#### [Exercise tasks]
- A) Summarize the forum post on reverse tumbler gears for the G0602 lathe in two sentences.
- B) Reproduce the part of the forum post on reverse tumbler gears for the G0602 lathe that opens with the words containing "I've also built" and closes with "the speed reducer.", but swap "speed reducer" for "gear reducer".

#### [Selected excerpt]
# reverse tumbler gears for G0602



## Norman (Apr 30, 2011)

If you guys are interested in this and with the moderator's permission I can post a link to where I have the photos and my design for adding the reverse tumbler gears to the G0602 lathe. The reverse tumbler is built from 1/4" cold rolled steel plate and a couple of timing gears from a small engine. I think it was easy to build and will come in very handy and a useful modification to this lathe.
this is the reversing gears with shifting lever the small gears are out of a small engine





reversing gears installed on the lathe




Brass knob for forward, neutral, reverse. makes the G0602 a lot more fun




norman

I've also built a speed reducer for the G0602 lathe. My first try at this will slow the spindle speed down to 58 rpms, I'm working on a newer design to make the slower speeds adjustable by changing the input pulley on the speed reducer.
This speed reducer is built from sand castings and again small engine timing gears. You do not have to use casting to build this,I did because it was a less expensive way for me to make the frame for the speed reducer gear box.

#### [Material supplied]
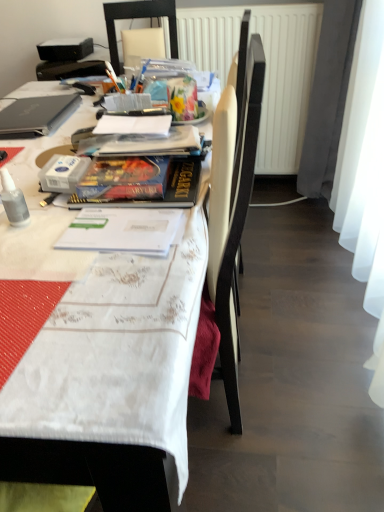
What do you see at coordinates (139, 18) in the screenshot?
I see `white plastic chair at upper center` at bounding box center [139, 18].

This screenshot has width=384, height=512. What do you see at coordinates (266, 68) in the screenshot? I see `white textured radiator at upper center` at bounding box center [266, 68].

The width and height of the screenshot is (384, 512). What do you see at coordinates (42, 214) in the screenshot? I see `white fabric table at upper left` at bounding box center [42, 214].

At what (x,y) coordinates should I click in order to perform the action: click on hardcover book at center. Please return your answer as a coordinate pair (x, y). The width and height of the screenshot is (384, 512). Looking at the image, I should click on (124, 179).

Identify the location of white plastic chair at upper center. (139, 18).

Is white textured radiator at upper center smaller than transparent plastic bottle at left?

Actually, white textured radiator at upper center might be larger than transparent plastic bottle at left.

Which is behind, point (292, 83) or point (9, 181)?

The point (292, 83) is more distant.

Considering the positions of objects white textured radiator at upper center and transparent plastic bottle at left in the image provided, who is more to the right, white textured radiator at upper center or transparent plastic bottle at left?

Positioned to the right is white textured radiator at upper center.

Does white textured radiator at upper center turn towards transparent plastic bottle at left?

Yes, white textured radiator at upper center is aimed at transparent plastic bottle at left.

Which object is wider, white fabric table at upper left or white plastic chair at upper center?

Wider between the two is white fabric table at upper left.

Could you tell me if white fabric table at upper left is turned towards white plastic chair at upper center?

#### [Answers to the exercises]
- A) Norman describes adding reverse tumbler gears to the G0602 lathe, built from 1/4" cold rolled steel plate and timing gears from a small engine, with a brass knob for forward, neutral, and reverse. He has also built a speed reducer from sand castings and small engine timing gears that slows the spindle to 58 rpm, and he is working on a newer design that makes the slower speeds adjustable by changing the input pulley.

- B)
I've also built a gear reducer for the G0602 lathe. My first try at this will slow the spindle speed down to 58 rpms, I'm working on a newer design to make the slower speeds adjustable by changing the input pulley on the gear reducer.